First of all, the jean jacket is officially back.
Personally, I contemplated buying one for the better part of the last year. Part of the driving force was my wanting to get it as an ironic (and iconic) piece of attire. I had one when I was, like, five years old, because that’s what Mom thought looked best. But the more I look at them today, the more I realize that I genuinely like jean jackets as a piece of fashion.
But the reason I feel confident making that initial statement about these denim dos is the fact that Google, with the help of Levi’s, opted to use the jean jacket to introduce the world to its Jacquard technology. The name of this new product is a mouthful—it’s called the Levi’s Commuter Trucker Jacket with Jacquard by Google—but it’s going to go down as one of the most advanced, and maybe important, pieces of smartwear to date.
Jacquard, described simply, is technology woven into basic fabrics. On its Project Jacquard website, Google explains that their focus has been on using raw materials like yard and textiles, to integrate “unprecedented access to the digital world” through items that typically wouldn’t be considered technology. The concept was first introduced at Google’s 2015 I/O developer conference.
A year later at I/O 2016,, the first real example of this touch-sensitive fabric turned up when Levi’s announced it was working with Google to put Jacquard in its products. And now, this week, the Jacquard jacket hits stores.

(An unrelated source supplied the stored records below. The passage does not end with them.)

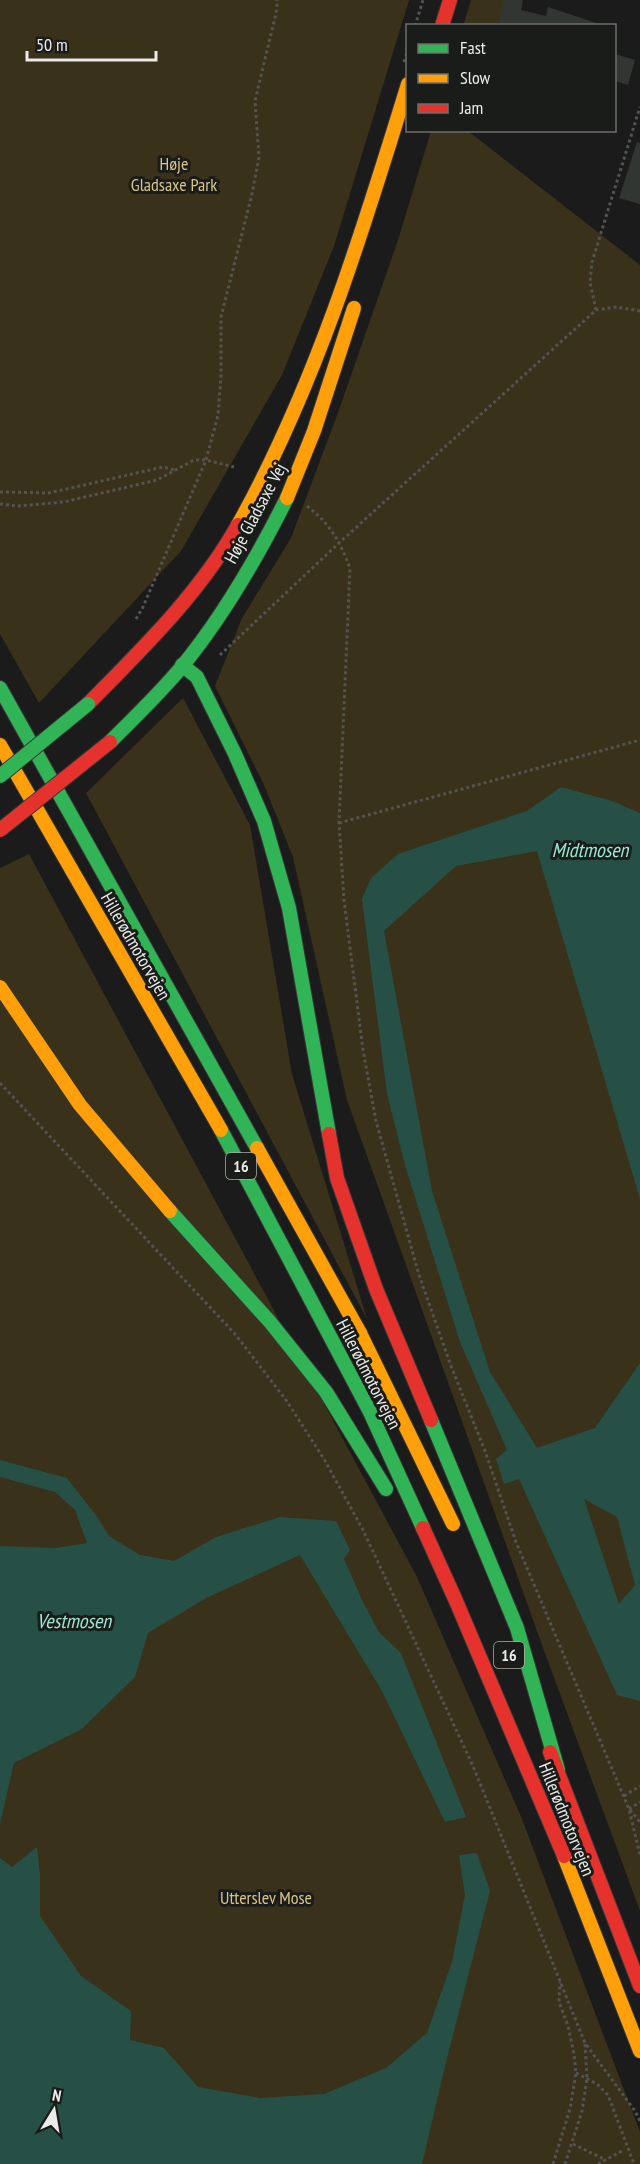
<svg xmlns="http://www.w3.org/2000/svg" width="640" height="2164" viewBox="0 0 640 2164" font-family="'PT Sans Narrow',sans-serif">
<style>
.green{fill:#393119}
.water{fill:#265046;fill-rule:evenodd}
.building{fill:#313633}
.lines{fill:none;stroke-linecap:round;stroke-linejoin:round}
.fast-casing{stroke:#383838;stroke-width:16}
.slow-casing{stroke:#383838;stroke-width:16}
.jam-casing{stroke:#383838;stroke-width:16}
.path{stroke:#525352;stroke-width:3;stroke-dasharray:3 3;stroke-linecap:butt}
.fast{stroke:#30b455;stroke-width:14}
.slow{stroke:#ff9f0a;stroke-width:14}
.jam{stroke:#e5322d;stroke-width:14}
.fast-bridge-casing{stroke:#383838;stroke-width:16;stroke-linecap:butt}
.jam-bridge-casing{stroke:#383838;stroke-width:16;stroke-linecap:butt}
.fast-bridge{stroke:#30b455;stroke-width:14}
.jam-bridge{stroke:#e5322d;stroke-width:14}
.labels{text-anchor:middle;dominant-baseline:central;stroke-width:6;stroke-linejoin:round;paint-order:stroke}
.shield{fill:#1a1c1a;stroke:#acadac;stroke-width:1.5}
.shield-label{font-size:16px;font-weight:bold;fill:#eaebea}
.park-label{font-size:18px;fill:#d8c485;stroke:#1a1c1a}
.street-label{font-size:18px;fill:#eaebea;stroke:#1a1c1a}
.water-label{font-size:20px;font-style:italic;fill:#98e8d3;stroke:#1a1c1a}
</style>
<rect width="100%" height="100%" fill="#1b1b1b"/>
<g class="green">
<path d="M0 0H409L334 246 282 375 181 551 39 703 0 634Z"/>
<path d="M471 0H506L498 25 463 26Z"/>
<path d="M431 131H468L640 265V1911L542 1645 347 1100 293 857 264 785 215 686 242 618 291 538 339 410 398 240Z"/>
<path d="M183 698 250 825 292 1074 367 1319 86 793Z"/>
<path d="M29 854 417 1577 522 1819 640 2132V2164H0V868Z"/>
</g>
<g class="water">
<path d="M561 787 612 801 640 813V1199L537 851 456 866 384 931 432 1191 490 1372 537 1448 595 1428 640 1363V1701L617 1695 519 1479 504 1484 496 1459 507 1450 460 1342 405 1165 387 1094 362 899 371 878 398 854 527 811ZM584 1499 617 1517 635 1585 619 1604Z"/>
<path d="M0 1460 67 1478 98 1518 109 1536 140 1555 174 1561 216 1537 280 1517 336 1521 350 1550 344 1559 363 1602 379 1632 401 1653 466 1817 445 1822 382 1691 300 1555 206 1598 148 1633 135 1677 82 1729 14 1763 0 1824V1546L56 1548 87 1543 75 1510 55 1492 0 1477Z"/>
<path d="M37 1847 40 1875V1916L81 1976 131 2011 130 2040 164 2048 198 2087 260 2098 324 2094 386 2068 427 2033 452 1962 465 1895 459 1855 477 1853 490 1891 446 2062 422 2164H0V1858L12 1867Z"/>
</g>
<g class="building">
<path d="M504 0H523L521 10 546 16 548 7 596 23 595 26H498Z"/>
<path d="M615 54 635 60 628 85 615 81Z"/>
<path d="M637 142 640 143V204L619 198Z"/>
</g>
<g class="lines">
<defs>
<g id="fast">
<path d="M182 665 197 677 235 754 264 821 289 908 329 1134"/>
<path d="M0 688 257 1148"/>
<path d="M110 742C134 718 158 695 180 669 223 617 257 558 287 498"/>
<path d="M221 1130 370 1412 423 1528"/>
<path d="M170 1211 270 1322 326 1392 386 1489"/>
<path d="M431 1420 517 1628 558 1770"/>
</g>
<g id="slow">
<path d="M287 498 314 431 354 308"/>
<path d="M238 525C315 387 362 234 408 84"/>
<path d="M0 745 221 1130"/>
<path d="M0 987 80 1105 170 1211"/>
<path d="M257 1148 360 1333"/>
<path d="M360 1333 453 1524"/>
<path d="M564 1856 640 2051"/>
</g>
<g id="jam">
<path d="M442 26 450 0"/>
<path d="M88 704C142 649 200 593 238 525"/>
<path d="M329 1134 337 1178 376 1289 431 1420"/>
<path d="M423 1528 456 1601 564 1856"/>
<path d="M550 1752 640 1986"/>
</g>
</defs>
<use href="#fast" class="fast-casing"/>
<use href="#slow" class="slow-casing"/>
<use href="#jam" class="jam-casing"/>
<g class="path">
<path d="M415 26 423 0"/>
<path d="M404 62 408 50"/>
<path d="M596 310 590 282 592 262 640 107"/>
<path d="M0 492 49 493 163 467 175 470"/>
<path d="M0 504 17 506 64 502 157 480 194 460H206L234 467"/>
<path d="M307 506C331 525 339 540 350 568L339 823 344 900 363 1050 376 1121 419 1275 451 1366 485 1451 516 1542 629 1809 640 1855"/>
<path d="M136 619 143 607 206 460 218 415 221 377V317L252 194 259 157 255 101 277 9V0"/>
<path d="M220 655 340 542 596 310 617 307 640 311"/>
<path d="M339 823 640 740"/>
<path d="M0 1083 235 1334 286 1400 324 1459 363 1530 473 1766 585 2043 635 2111 640 2121"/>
<path d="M624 1796 640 1786"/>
<path d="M629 1809 640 1802"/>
<path d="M630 1810 640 1822"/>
<path d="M576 2073 597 2084 608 2095 634 2164"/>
<path d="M573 2144 606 2160"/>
<path d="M553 2164 570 2109 576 2073 574 2054 568 2026 559 2002 560 1982"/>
<path d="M565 2164 582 2111 587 2078 585 2044"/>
<path d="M598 2164 622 2151"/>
</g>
<use href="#fast" class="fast"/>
<use href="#slow" class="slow"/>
<use href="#jam" class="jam"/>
<defs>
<path id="fast-bridge" d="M0 776 88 704"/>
<path id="jam-bridge" d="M0 830 110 742"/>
</defs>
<use href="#fast-bridge" class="fast-bridge-casing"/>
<use href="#jam-bridge" class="jam-bridge-casing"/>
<use href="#fast-bridge" class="fast-bridge"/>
<use href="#jam-bridge" class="jam-bridge"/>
</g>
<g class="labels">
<g class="shield">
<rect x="226" y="1153" width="30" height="26" rx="4.5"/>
<rect x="494" y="1642" width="30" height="26" rx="4.5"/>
</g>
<g class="shield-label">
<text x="241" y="1166">16</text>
<text x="509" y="1655">16</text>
</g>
<g class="park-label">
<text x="174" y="163">Høje<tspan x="174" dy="21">Gladsaxe Park</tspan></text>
<text x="266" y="1897">Utterslev Mose</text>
</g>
<g class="street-label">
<text transform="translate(255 513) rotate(-62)">Høje Gladsaxe Vej</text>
<text transform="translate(136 946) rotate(60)">Hillerødmotorvejen</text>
<text transform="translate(369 1374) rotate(63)">Hillerødmotorvejen</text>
<text transform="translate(567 1819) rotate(68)">Hillerødmotorvejen</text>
</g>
<g class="water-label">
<text x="590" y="850">Midtmosen</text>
<text x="74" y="1621">Vestmosen</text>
</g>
</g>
<rect x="406" y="24" width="210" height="108" fill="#1a1c1a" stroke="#6d6f6d" stroke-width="1.5"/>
<rect x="418" y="44" width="30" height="9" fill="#30b455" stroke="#6d6f6d" stroke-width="1.5"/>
<text x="460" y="54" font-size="18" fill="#eaebea">Fast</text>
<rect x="418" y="74" width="30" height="9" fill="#ff9f0a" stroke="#6d6f6d" stroke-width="1.5"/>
<text x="460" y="84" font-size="18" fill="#eaebea">Slow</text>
<rect x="418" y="104" width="30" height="9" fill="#e5322d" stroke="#6d6f6d" stroke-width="1.5"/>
<text x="460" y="114" font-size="18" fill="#eaebea">Jam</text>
<g transform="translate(54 2110) rotate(11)" stroke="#1a1c1a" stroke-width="4.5" paint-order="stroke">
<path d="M0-4.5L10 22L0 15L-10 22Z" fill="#eaebea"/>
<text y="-9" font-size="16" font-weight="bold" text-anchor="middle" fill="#eaebea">N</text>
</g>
<path d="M27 51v9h129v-9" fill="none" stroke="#eaebea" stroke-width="3"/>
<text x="36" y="51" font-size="18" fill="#eaebea" stroke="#1a1c1a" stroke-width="4.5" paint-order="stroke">50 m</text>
</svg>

To get connected, the jacket has a (somewhat clunky looking) dongle that attaches to the sleeve where the Jacquard fabric is embedded. The wearer then can pair their iOS or Android smartphone to the coat. To interact with the Jacquard fabric, you execute different gestures—a touch, a swipe, a double tap, or simply covering your wrist. Through the app, you can configure what type of response you get from the different actions. Some of the examples that Levi’s and Google give include getting navigational assistance, pausing and playing music, accepting calls, and listening to messages, among several others.
The jacket is positioned as one that’s ideal for the on-the-go consumer. To get a little more hyper specific, the companies have been marketing the product as one that’s ideal for someone who bikes to work. By interacting with the Jacquard fabric, the user can leave their phone in their pocket while still remaining aware of important notifications, in control of their music, and aware of upcoming turns in their route.

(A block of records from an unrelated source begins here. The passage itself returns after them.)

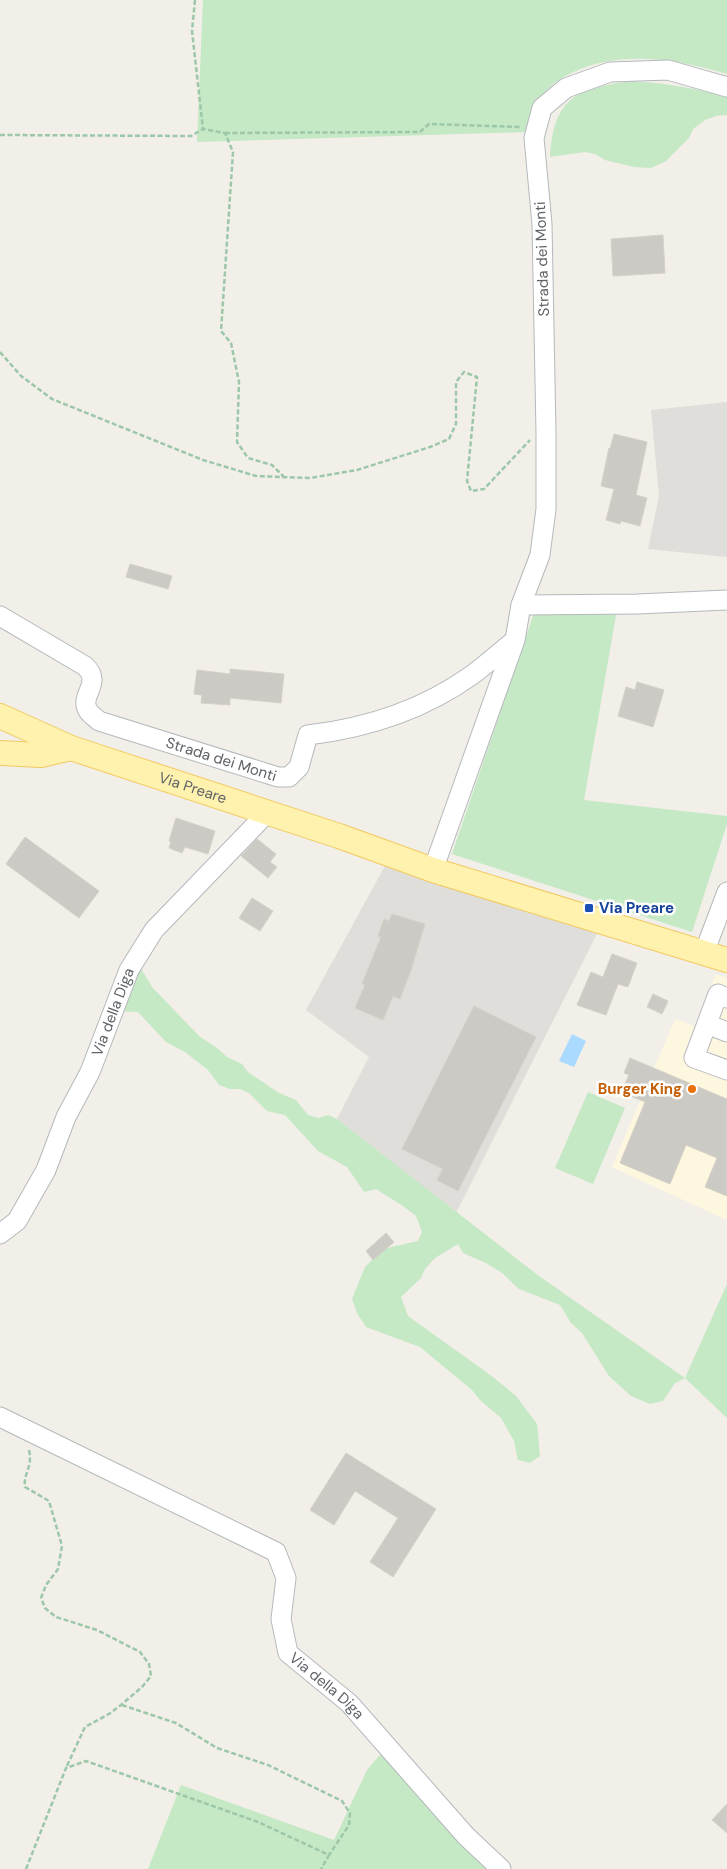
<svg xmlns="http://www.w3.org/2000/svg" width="727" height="1869" viewBox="0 0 727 1869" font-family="'DM Sans',sans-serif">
<rect width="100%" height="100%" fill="#f1efe8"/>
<!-- commercial -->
<path fill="#fef7e0" d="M716,974l11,4v242l-115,-53 63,-148 19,7z"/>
<!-- industrial -->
<path fill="#e0deda" d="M727,402v155l-79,-8 11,-53 -8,-86z
M386,864l213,66 -143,283 -119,-94 32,-62 -63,-47z"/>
<!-- green -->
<path fill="#c5e8c5" d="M203,0h524v74c-52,-16 -116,-26 -165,4 -7,4 -15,11 -20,18 -6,10 -9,25 -13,36l-332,10z
M631,81c33,2 64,7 96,16v18l-11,1 -11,4 -12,9 -4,9 -23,23 -15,7 -17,-1 -29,-7 -10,-6 -10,-2 -35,5c4,-60 26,-68 81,-76z
M619,598l-35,202 143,16v8l-35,108 -240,-78 86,-253z
M139,965l13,22 47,49 18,12 10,9 15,7 6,8 31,21 17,7 12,15 11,3 9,-3 9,4 202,157 146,102 42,-94v134l-42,-40 -10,5 -12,18 -13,3 -19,-8 -22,-20 -27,-43 -11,-10 -11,-18 -41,-16 -17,-16 -16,-10 -23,-10 -5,-9 -23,14 -10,11 -4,9 -20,19 7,19 85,61 23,19 21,28 3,32 -10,7 -12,-3 -4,-19 -13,-23 -21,-18 -8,-10 -52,-43 -54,-20 -9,-14 -5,-14 13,-32 18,-18 35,-8 4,-9 -6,-16 -13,-10 -27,-17 -12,3 -17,-25 -29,-16 -33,-36 -18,-4 -18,-18 -9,-4h-10l-11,-4 -11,-15 -23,-18 -19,-10 -28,-30 -20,-1z
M588,1092l37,16 -32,76 -38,-16z
M391,1742l121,127h-364l33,-84 153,55 33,-70z"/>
<!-- water -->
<path fill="#aadaff" d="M572,1034l14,7 -12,26 -15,-6z"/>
<!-- building -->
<path fill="#cccac5" stroke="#d6d1c6" d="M663,235l2,38 -52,3 -2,-37z
M614,434l33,8 -11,53 11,3 -7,28 -19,-5 -1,3 -14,-4 8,-31 -13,-3 8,-38 1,1z
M130,564l42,12 -4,13 -42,-12z
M230,669l54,5 -3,29 -51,-5v7l-29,-2 1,-8 -8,-1 3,-24 33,4z
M637,682l27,8 -11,37 -35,-11 8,-29 9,3z
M176,818l39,13 -7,23 -23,-7 -3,6 -13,-5 2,-6 -2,-1z
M25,837l74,54 -20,27 -73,-54z
M257,839l19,15 -6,8 7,5 -9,11 -27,-22z
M252,898l21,13 -13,20 -21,-13z
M392,914l33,10 -14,46 -11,29 -7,-3 -10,24 -28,-12 10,-23 -3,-1 19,-47 -3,-1 6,-17 5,2z
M612,954l25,9 -9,24 -10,-3 -12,31 -29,-10 14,-33 12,5z
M653,994l15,7 -6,13 -15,-7z
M474,1006l62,31 -78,154 -21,-11 6,-11 -41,-20z
M630,1058l97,41v97l-22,-9 12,-29 -31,-13 -16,39 -50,-21 25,-61 -24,-10 8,-17 -5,-2z
M386,1233l8,9 -21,18 -7,-9z
M346,1453l90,56 -43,68 -23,-15 28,-44 -43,-27 -21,34 -24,-15z
M727,1804v29l-15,-13z"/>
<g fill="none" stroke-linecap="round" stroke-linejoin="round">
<!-- minor casing -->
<g stroke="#b5b8bc" stroke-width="21">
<g id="minor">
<path d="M521,605l116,-1 90,-4"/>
<path id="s1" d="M0,616l85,50c19,18 -8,30 4,46 2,3 7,6 10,9l179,56h11l10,-10 9,-32c60,-7 115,-25 164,-60 15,-11 28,-23 42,-34"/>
<path d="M433,870l82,-230 6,-35 19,-50 6,-46v-76l-4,-209 -8,-86 8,-30 24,-20 44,-16 58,-2 59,17"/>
<path d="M704,953l23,-61"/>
<path d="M727,998l-9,-4 -24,64 33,12"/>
<path d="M707,1024l20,8"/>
<path id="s2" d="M0,1234l17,-13 29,-51 20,-53 24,-45 39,-102 25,-40 112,-116"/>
<path id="s3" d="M0,1417l276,135 10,26 -5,41 7,34 61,50 117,133 35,33"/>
</g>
</g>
<!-- major casing -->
<g stroke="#f2c960" stroke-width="26">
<g id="major">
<path id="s4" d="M0,716l71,32 268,88 94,34 294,90"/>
<path d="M0,753l41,2 30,-7"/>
</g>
</g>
<!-- path -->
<path stroke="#9cc7a9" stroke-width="2.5" stroke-dasharray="5 2.5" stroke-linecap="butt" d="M195,0l-3,31 11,98 22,4 8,19 -12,179 10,12 8,39 -2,60 11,16 24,7 12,12
M225,133l195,-1 9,-8 92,3
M0,135l191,1 12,-7
M0,352l21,24 31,23 151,61 53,16 54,2 47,-8 73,-23 19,-8 7,-15v-42l8,-10 13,5 -10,104 4,10 13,-2 46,-49
M29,1450c4,18 -6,23 -4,37l24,14 13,45 -4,23 -12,16 -5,13 4,10 11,9 41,13 43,22 9,12 2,12 -9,11 -21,18 -12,9 -24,13 -19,41
M122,1705l54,18 41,25 51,17 74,36 8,12 -1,12 -20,30
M26,1869l40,-101 20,-7 172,61 71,33 -8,14"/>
<!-- minor -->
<use href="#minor" stroke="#fff" stroke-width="19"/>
<!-- major -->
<use href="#major" stroke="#fff2af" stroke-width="24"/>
</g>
<!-- markers -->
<rect fill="#1a4fb4" stroke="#fff" stroke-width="2" x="584" y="903" width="10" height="10" rx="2.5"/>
<circle fill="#e8710a" stroke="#fff" stroke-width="2" cx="692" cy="1089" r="5"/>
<g text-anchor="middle" stroke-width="5" stroke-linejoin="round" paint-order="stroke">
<!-- street labels -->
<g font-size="15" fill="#5f6368" stroke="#fff">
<text transform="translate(542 259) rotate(-92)" y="5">Strada dei Monti</text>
<text dy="5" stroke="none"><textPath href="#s1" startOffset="290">Strada dei Monti</textPath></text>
<text dy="5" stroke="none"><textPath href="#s4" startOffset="206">Via Preare</textPath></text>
<text dy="5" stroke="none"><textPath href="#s2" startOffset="252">Via della Diga</textPath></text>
<text dy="5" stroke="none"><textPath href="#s3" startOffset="462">Via della Diga</textPath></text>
</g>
<!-- transit labels -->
<g font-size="15" font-weight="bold" fill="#164399" stroke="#fff" text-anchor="start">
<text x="599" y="913">Via Preare</text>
</g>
<!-- food labels -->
<g font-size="15" font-weight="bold" fill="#c56008" stroke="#fff" text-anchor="end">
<text x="682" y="1094">Burger King</text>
</g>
</g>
</svg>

At $350, the jacket has a high-end price tag, which makes sense given the early stages we’re in with this technology. Another downside, according to multiple reports, is that the coat apparently can only be washed a handful of times before the Jacquard sensors in the wrist stop functioning properly.
The Commuter Trucker Jacket with Jacquard launched online on September 27 and will be available in stores in early October.